Sanem Destina sırlarla dolu bir kadındır. Ne olduğunu bilemeyiz. Ama onu severiz. Sanem anlatılamaz. O'nu kendiniz keşfetmeniz lazım. O'nun hakkında ne söylesem de güvenmeyin bana.
Ben sadece gördüklerimi aktarırım fakat Sanem gördüklerimden fazlasıdır.
Günah Ve Ödül benliği oluşturma süreci ile bir sanat eserini yaratma süreci arasındaki ilişki üzerine karmaşık ve derin bir tefekkürün ifadesidir.
Sanatın felsefeye felsefenin sanata dönüştürüldüğü bir romandır. Ruhun aşk olarak adlandırdığı hastalığın bütün evrelerinin detaylı bir raporunu içerir.
Sanatsal açıdan mükemmel ve acayip bir öyküdür.

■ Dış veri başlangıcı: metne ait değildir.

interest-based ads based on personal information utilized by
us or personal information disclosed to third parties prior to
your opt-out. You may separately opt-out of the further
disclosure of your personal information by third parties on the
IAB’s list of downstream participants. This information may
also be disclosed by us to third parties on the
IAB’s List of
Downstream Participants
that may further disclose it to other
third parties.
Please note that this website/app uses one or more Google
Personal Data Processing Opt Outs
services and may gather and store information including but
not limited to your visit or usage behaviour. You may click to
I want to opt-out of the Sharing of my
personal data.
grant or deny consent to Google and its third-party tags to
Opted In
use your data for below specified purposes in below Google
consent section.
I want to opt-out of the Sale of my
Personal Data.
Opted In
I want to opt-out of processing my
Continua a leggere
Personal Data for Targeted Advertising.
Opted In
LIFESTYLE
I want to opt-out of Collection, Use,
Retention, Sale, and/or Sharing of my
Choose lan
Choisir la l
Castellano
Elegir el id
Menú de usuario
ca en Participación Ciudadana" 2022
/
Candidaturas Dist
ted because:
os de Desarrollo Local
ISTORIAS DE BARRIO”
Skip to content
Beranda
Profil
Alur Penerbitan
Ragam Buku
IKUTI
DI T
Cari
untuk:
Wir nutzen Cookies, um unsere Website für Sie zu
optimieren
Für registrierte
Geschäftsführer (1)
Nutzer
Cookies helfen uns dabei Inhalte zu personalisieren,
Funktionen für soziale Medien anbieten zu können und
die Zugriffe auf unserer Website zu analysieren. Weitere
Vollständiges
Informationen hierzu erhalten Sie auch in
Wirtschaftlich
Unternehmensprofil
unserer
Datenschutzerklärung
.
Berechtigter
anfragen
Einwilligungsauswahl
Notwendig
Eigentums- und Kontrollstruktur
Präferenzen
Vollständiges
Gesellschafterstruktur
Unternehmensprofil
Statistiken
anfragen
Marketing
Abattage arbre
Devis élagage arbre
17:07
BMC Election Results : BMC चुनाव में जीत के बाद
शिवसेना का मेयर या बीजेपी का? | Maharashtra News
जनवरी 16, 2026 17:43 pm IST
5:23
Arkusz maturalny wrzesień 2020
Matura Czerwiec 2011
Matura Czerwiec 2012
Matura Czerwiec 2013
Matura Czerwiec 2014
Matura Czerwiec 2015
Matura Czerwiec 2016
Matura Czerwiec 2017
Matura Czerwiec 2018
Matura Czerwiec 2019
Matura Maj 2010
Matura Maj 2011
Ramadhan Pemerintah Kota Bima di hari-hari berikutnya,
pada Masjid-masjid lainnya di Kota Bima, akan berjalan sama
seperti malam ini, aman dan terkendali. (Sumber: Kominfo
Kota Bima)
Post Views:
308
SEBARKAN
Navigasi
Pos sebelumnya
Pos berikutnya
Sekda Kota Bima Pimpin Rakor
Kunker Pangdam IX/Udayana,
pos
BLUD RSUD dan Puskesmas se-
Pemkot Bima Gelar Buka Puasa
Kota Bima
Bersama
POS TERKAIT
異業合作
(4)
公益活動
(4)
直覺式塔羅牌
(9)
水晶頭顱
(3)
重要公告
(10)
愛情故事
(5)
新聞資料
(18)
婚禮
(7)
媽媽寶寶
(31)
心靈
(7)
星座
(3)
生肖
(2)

Hoş bir estetik yolculuktur.
Bordo renkte bir çalışmadır Günah Ve Ödül; tutkunun kırmızısı ve melankolinin siyahıyla yoğrulmuştur.
Bu romanı okurken; gerçek ile yanılsama arasındaki farkı göremeyecek kadar aklınız karışacak. Şiirsel bir yolculukta; erdem ahlak ve iyilik kavramlarını sorgulayacaksınız.